In method 2, the sheafs or bunches of straw are laid in an alternating pattern of grain up and grain down. In method 3, the heads of the grain are all kept at the top.



The volunteers are becoming experts. They are all speaking with great knowledge and pride about the techniques they are mastering. They have developed their own lexicon, their own solutions and were pointing out areas of the roof where they could tell they’d done a better job (e.g. the thatch lay flatter) than in others.

It’s been pretty cold and miserable on site this week but the team are making great progress. There are more photos on thatching in the gallery. 




Additional Volunteering Opportunities

If you are interested in becoming an Interpretation Volunteer at the Neolithic Houses, you can find out about the opportunities on the English Heritage website. As a Neolithic House Interpretation Volunteer you will be responsible for maintaining the Neolithic houses once they are built (which weather permitting will be by the end of April), by lighting fires and assisting with the building maintenance.  You will bring the stories of the Neolithic people to life in our external galleries and provide a warm and friendly welcome for all visitors, helping us to deliver a world class visitor experience.


4 thoughts on “Focus on techniques: thatching – different methods and different problems

  1. Pingback: One thatched roof finished. | Stonehenge Neolithic Houses

  2. Why have you used modern combed reed straw for thatching these Neolithic roofs, and Triticale (a modern hybrid cross of wheat x rye not used until the 1990s) when spelt and emmer wheat straw is available? The Triticale is visible on cover of EH Volunteer Focus magazine. And why have you used the the 3 methods described? What archaeo evidence is the thatching based on?
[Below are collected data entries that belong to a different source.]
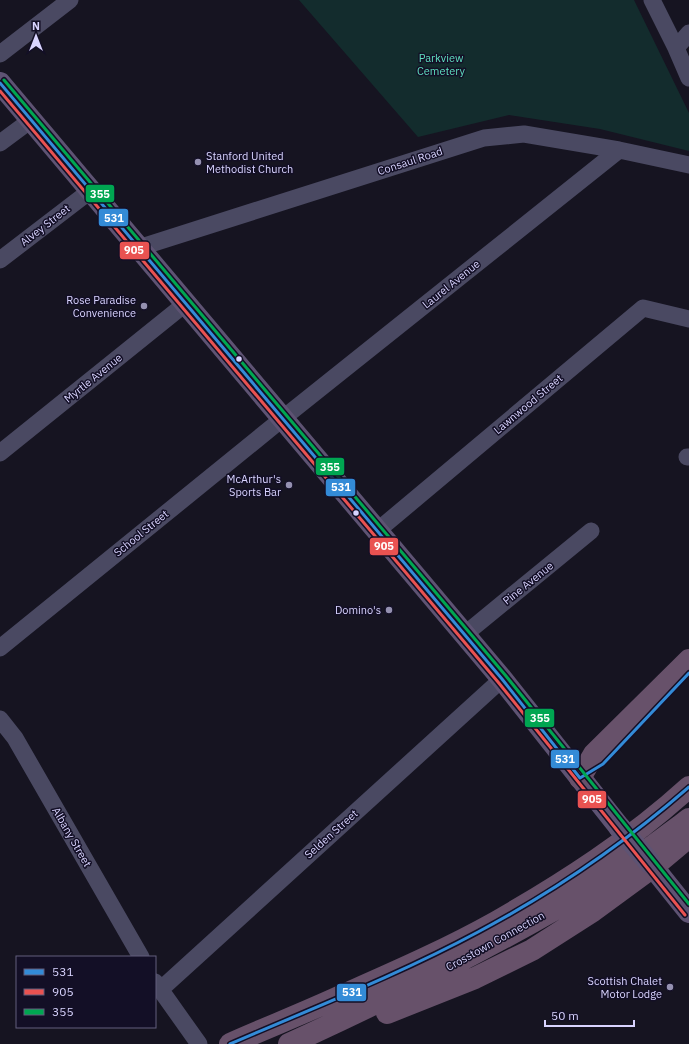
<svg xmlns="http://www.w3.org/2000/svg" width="689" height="1044" viewBox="0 0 689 1044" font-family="'IBM Plex Sans',sans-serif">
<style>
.green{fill:#132c2d}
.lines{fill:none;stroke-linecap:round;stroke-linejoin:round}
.minor{stroke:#4a4962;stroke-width:17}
.major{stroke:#5e5373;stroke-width:22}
.highway{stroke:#67516a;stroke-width:22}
.major-bridge{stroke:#5e5373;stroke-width:22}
.bus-1-casing{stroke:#130f26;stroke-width:6}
.bus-2-casing{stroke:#130f26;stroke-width:6}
.bus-3-casing{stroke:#130f26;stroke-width:6}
.bus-1{stroke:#338bd7;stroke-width:3}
.bus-2{stroke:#e95251;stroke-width:3}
.bus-3{stroke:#00a651;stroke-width:3}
.poi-dot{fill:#9591b1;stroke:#130f26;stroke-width:1.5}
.bus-dot{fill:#d9d4ff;stroke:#130f26;stroke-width:1.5}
.labels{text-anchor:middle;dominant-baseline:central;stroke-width:3;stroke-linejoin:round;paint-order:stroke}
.park-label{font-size:11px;fill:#5fe0c0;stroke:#130f26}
.poi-label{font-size:11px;fill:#d9d4ff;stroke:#130f26;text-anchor:end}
.street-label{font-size:11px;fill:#d9d4ff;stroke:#130f26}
.line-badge{stroke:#130f26;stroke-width:1.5}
.badge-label{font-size:11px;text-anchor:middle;font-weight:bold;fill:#fff}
</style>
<rect width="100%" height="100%" fill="#161421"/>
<path class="green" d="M 299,0 L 634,0 L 689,113 L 689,151 L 600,129 L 509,115 L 418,137 Z"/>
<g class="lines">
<path class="minor" d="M 652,0 L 676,48 L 689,78
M 676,48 L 689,33
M 0,54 L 70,0
M 0,143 L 31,120
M 138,248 L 484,138 L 524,134 L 619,150 L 689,165
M 0,260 L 90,191
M 0,453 L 185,304
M 687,457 L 689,457
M 377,531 L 643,308 L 689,319
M 464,635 L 591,531
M 0,648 L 282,419 L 619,150
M 0,719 L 15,738 L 141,957
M 155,982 L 199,1044
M 160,990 L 502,679"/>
<path class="major" d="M 0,83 L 502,679 L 620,828
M 649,862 L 689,912"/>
<path class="highway" d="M 580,778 L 594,754 L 689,660
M 387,1013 L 475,978 L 532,950 L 593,911 L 653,867 L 689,837
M 230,1044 C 266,1028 304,1013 341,996 C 393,973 446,950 496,922 C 564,883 631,840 689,787
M 289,1044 C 396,995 501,943 601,882 C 628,865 654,845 680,826 L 689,819"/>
<path class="major-bridge" d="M 620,828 L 649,862"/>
<defs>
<path id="bus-1" d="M 0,83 L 502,679 L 580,778 L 603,764 L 689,673
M 230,1044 C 313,1008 398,975 478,932 C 553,892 625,843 689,787"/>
<path id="bus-2" d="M 0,91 L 498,682 L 685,915"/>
<path id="bus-3" d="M 4,80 L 506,676 L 689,904"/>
</defs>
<use href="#bus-1" class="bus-1-casing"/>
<use href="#bus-2" class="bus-2-casing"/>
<use href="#bus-3" class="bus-3-casing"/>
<use href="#bus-1" class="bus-1"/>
<use href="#bus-2" class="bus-2"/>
<use href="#bus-3" class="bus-3"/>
</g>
<g class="poi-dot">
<circle cx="198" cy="162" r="4"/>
<circle cx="144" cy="306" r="4"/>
<circle cx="289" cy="485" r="4"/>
<circle cx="389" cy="610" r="4"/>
<circle cx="670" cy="987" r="4"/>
</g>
<g class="bus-dot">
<circle cx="239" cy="359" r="3.5"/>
<circle cx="356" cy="513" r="3.5"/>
</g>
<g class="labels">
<g class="park-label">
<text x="441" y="58">Parkview<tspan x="441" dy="13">Cemetery</tspan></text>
</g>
<g class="poi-label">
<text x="206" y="156" text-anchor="start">Stanford United<tspan x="206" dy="13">Methodist Church</tspan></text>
<text x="136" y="300">Rose Paradise<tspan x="136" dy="13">Convenience</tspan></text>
<text x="281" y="479">McArthur's<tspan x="281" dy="13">Sports Bar</tspan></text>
<text x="381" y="610">Domino's</text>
<text x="662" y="981">Scottish Chalet<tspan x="662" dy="13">Motor Lodge</tspan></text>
</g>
<g class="street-label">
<text transform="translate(410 161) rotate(-18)">Consaul Road</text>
<text transform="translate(45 225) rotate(-38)">Alvey Street</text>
<text transform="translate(451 284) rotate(-39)">Laurel Avenue</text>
<text transform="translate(93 378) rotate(-39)">Myrtle Avenue</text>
<text transform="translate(528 404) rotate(-40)">Lawnwood Street</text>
<text transform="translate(141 533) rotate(-39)">School Street</text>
<text transform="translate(528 583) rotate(-39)">Pine Avenue</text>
<text transform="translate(331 834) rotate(-42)">Selden Street</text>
<text transform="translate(72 837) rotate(60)">Albany Street</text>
<text transform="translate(495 941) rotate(-29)">Crosstown Connection</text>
</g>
</g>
<g class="line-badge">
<rect x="85" y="184" width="30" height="19" rx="4" fill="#00a651"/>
<rect x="98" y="208" width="31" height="19" rx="4" fill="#338bd7"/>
<rect x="119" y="241" width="31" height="19" rx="4" fill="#e95251"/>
<rect x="315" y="457" width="30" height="19" rx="4" fill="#00a651"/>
<rect x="325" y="478" width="31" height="19" rx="4" fill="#338bd7"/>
<rect x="369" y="537" width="30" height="19" rx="4" fill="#e95251"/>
<rect x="524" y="708" width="31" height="20" rx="4" fill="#00a651"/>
<rect x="550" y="749" width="30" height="20" rx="4" fill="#338bd7"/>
<rect x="577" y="790" width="30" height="19" rx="4" fill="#e95251"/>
<rect x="336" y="983" width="31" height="19" rx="4" fill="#338bd7"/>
</g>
<g class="badge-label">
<text x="100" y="198">355</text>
<text x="114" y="222">531</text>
<text x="134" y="254">905</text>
<text x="330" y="471">355</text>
<text x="341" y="491">531</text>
<text x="384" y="550">905</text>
<text x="540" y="722">355</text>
<text x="565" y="763">531</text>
<text x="592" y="803">905</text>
<text x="352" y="996">531</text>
</g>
<rect x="16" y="956" width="140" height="72" fill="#130f26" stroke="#625e7d"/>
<rect x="24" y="969" width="20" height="6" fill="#338bd7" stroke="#625e7d"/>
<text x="52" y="976" font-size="12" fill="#d9d4ff">531</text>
<rect x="24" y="989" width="20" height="6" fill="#e95251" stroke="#625e7d"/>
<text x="52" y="996" font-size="12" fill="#d9d4ff">905</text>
<rect x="24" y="1009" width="20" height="6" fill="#00a651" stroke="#625e7d"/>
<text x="52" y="1016" font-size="12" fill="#d9d4ff">355</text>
<g transform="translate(36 36)" stroke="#130f26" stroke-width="3" paint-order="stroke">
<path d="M0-3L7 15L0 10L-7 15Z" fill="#d9d4ff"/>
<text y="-6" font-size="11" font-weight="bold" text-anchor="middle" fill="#d9d4ff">N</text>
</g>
<path d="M545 1020v6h89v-6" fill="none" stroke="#d9d4ff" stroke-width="2"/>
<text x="551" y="1020" font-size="12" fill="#d9d4ff" stroke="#130f26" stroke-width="3" paint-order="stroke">50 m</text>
</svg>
    • Hi John, sorry for the delay in replying, only just spotted your comment! The straw that we have used is the longest possible type of thatching straw that is available to us – we think that Neolithic species would have been much longer. Unfortunately it is quite difficult to get the spelt and emmer wheat straw in the quantities we required, and doesn’t usually have the length of growth we needed. We decided to use straw after testing several different materials at our prototype stage – including reed and grass. The wheat straw was the easiest to work with, and created a light, waterproof thatch. There is very little evidence for thatching in prehistory – we have based the methods on the size and spacing of the hazel wall stakes, which gives us an indication of the structure and weight that the walls could support.
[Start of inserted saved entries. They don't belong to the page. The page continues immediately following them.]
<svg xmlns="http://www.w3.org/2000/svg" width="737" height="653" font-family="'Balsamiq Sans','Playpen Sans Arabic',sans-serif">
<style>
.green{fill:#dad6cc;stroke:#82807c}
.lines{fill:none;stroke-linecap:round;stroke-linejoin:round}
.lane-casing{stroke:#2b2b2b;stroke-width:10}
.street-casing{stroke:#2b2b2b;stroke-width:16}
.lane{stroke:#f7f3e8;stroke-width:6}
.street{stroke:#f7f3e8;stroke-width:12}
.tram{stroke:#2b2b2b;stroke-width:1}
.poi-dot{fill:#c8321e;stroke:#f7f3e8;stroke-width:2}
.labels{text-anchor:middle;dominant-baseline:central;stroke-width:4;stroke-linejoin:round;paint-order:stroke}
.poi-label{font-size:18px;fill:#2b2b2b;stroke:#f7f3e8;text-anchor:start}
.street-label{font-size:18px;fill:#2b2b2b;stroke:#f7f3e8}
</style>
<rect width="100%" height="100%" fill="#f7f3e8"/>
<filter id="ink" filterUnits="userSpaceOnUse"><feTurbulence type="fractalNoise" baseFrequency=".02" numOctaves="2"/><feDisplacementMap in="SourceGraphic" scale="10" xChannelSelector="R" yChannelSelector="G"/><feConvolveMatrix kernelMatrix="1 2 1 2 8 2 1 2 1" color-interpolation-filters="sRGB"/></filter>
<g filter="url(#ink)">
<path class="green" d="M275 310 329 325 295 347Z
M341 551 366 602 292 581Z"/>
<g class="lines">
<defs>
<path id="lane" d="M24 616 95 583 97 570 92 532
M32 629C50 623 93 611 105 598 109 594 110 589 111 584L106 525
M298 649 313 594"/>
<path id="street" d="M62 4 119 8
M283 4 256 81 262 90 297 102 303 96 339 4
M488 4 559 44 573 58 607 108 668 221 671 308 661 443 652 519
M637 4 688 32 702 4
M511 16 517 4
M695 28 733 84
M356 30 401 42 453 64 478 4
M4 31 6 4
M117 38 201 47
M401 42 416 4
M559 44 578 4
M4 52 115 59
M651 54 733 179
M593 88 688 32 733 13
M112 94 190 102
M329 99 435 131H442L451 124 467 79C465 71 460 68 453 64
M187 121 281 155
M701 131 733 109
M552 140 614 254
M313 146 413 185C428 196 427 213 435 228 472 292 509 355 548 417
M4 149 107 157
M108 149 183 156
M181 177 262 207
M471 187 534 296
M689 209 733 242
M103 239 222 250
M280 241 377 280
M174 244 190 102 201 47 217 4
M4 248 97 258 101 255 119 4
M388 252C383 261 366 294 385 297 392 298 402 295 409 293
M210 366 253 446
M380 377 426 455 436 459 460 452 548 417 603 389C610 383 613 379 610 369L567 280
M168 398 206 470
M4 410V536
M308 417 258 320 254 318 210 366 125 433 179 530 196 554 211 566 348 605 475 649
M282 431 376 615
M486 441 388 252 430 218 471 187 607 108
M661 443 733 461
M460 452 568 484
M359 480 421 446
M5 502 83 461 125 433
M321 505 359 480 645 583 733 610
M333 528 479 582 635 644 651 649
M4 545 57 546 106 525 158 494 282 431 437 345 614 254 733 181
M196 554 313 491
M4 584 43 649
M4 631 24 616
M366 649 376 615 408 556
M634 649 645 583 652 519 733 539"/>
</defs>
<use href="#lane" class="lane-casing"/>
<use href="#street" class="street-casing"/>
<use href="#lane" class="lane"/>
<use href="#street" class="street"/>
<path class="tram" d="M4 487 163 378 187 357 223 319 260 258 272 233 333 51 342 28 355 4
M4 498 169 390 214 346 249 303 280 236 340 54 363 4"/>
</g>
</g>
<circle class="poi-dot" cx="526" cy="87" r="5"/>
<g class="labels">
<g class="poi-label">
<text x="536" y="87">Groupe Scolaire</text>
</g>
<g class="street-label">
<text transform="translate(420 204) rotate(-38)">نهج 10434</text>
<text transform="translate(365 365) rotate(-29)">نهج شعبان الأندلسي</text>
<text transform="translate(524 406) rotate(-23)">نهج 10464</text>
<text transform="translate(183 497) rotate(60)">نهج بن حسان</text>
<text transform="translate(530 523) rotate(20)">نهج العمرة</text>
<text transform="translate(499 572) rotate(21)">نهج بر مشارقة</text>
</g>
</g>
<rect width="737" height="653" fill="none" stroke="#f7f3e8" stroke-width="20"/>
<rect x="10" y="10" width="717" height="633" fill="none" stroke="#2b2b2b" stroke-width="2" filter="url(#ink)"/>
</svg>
      • There is straw available that is much longer than Triticale, and more authentic to the Neolithic. The two archaeobotanically accurate options would have been einkorn and emmer wheat (with spelt arriving a little later), and straw of both is now available in the UK – along with tons of tall spelt wheat straw. I’m not so sure that Neolithic cereals would actually have been terribly tall – they were ‘genetically’ programmed to grow tall, that’s for sure, but they need nitrogen to achieve this height, and Neolithic fields were probably not very high in nitrogen. I’ve been growing acres of all of these cereals in various soil conditions for over 10 years. Although there is a lot of info on the crops that were grown in prehistory, I agree about the lack of direct evidence re: the techniques of thatching that were used in the ancient past – but there’s a lot of compelling data from various sources (medieval roofs, traditional thatching methods and materials used in Wales, Scotland and Ireland, common sense) that allows for reconstructions to be created with a range of native materials without relying on modern methods and materials (such as Triticale combed wheat reed applied in a broadly modern West Country manner). For such an important reconstruction wouldn’t it have been good to try to recreate what might have been on the roof originally, rather than use a dubbed-down version of modern thatch?